__WHAT TO PRODUCE__. For the data below, restate word for word only the lines from the line containing "<!-- End of" through the line containing "<h1> Personal Library </h1>", both ends included.

__Collected data__.
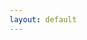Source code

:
 ```yaml
---
layout: default
---
```


<html>
<head>
    <meta charset="UTF-8">
    <meta name="viewport" content="width=device-width, initial-scale=1.0">
    <title>brian howell</title>
    <!-- Add the Google Analytics tracking code below this line -->
    <!-- Google tag (gtag.js) -->
    <script async src="https://www.googletagmanager.com/gtag/js?id=G-GN0DB3NLLT"></script>
    <script>
      window.dataLayer = window.dataLayer || [];
      function gtag(){dataLayer.push(arguments);}
      gtag('js', new Date());

      gtag('config', 'G-GN0DB3NLLT');
    </script>
    <!-- End of Google Analytics tracking code -->
    <style>
      body {
        background-color: black;
        color: white;
      }
  </style>
</head>
<body>

<h1>Currenltly reading:</h1>
<ol>
<li> Godel, Escher, Bach: an Eternal Braid - Douglas Hofstadter (more like eternal read)</li>
<li> 1Q84 - Haruki Murakami</li>
</ol>
<h1> Personal Library </h1>
Here a list of books that have had a great influence on the way I see the world at different stages in my life, 
enough to procure a hard copy, annotate, and re-read over and over.

<h2>Most influential:</h2>
<ol>
  <li>Fooled by Randomness - Nassim Taleb</li>
  <li>The Worldly Philosophers - Robert Heilbroner</li>
  <li>The Dictator's Handbook - Bruce Bueno de Mesquita</li>
  <li>The Idea Factory - Jon Gertner</li>
  <li>Antifragile - Nassim Taleb</li>
  <li>The Changing World Order - Ray Dalio</li>
  <li>Zero to One - Peter Thiel</li>
  <li>A Random Walk Down Wall Street - Burton Malkiel</li>
  <li>Papyrus: The Invention of Books in the Ancient World - Irene Vallejo</li>
  <li>What I Talk About When I Talk About Running - Haruki Murakami</li>
  <li>The Art of Learning - Josh Waitzkin</li>
  <li>Homodeus - Yuval Noah Harari</li>
  <li>The Black Swan - Nassim Taleb</li>
  <li>The Selfish Gene - Richard Dawkins</li>
  <li>Skin in the Game - Nassim Taleb</li>
  <li>The Best Writing on Mathematics - Mircea Pitici</li>
  <li>Einstein - Walter Isaacson</li>
  <li>Leonardo Da Vinci - Walter Isaacson</li>
  <li>Enlightenment Now - Steven Pinker</li>
  <li>Origin Story - David Christian</li>
</ol>

<h2>Textbook faves:</h2>
<ol>
  <li>Convex Optimization - Stephen Boyd</li>
  <li>Algorithms for Optimization - Mykel Kochenderfer</li>
  <li>Decision Making Under Uncertainty - Mykel Kochenderfer</li>
  <li>Gaussian Processes for Machine Learning - Carl Edward Rasmussen</li>
  <li>The Feynman Lectures on Physics - Richard Feynman</li>
  <li>Optimization Models - Giuseppe C. Calafiore and Laurent El Ghaoui</li>
  <li>Reinforcement Learning - Richard S. Sutton and Andrew G. Barton</li>
  <li>Finite Difference Methods for Ordinary and Partial Differential Equations - Randall J. LeVeque</li>
  <li>A Practical Guide to Quantitative Finance Interviews - Xinfeng Zhou</li>
  <li>Elements of Chemical Reaction Engineering - H. Scott Fogler</li>
  <li>Fluid Mechanics - Cengel and Cimbala</li>
  <li>Gardner's Art Through the Ages - Fred S. Kleiner</li>
  <li>Physical Chemistry for Engineers - James Patterson</li>
  <li>Continuum Mechanics: Concise Theory and Problems - P. Chadwick</li>
  <li>Optimal Control Theory - Donald E. Kirk</li>
  <li>Robust Optimization - Aharon Ben-Tal and Laurent El Ghaoui</li>
</ol>



<h2>Fiction faves:</h2>
<ol>
  <li>The Girl with the Dragon Tattoo - Who Played with Fire - Who Kicked the Hornet's Nest - Stieg Larsson</li>
  <li>The Three-Body Problem - Cixin Liu</li>
  <li>Kafka on the Shore - Haruki Murakami</li>
  <li>The Fellowship of the Ring - The Two Towers - The Return of the King - J.R.R. Tolkien</li>
  <li>Jurassic Park - Michael Crichton</li>
  <li>Killing Commendatore - Haruki Murakami</li>
  <li>The Unbearable Lightness of Being - Milan Kundera</li>
  <li>The Wind-Up Bird Chronicle - Haruki Murakami</li>
  <li>The Hobbit - J.R.R. Tolkien</li>
  <li>The Martian - Andy Weir</li>
  <li>Pachinko - Min Jin Lee</li>
</ol>





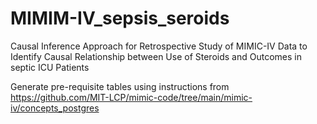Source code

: # MIMIM-IV_sepsis_seroids
Causal Inference Approach for Retrospective Study of MIMIC-IV Data to Identify Causal Relationship between Use of Steroids and Outcomes in septic ICU Patients

Generate pre-requisite tables using instructions from https://github.com/MIT-LCP/mimic-code/tree/main/mimic-iv/concepts_postgres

__FINISHED TASK__.
    <!-- End of Google Analytics tracking code -->
    <style>
      body {
        background-color: black;
        color: white;
      }
  </style>
</head>
<body>

<h1>Currenltly reading:</h1>
<ol>
<li> Godel, Escher, Bach: an Eternal Braid - Douglas Hofstadter (more like eternal read)</li>
<li> 1Q84 - Haruki Murakami</li>
</ol>
<h1> Personal Library </h1>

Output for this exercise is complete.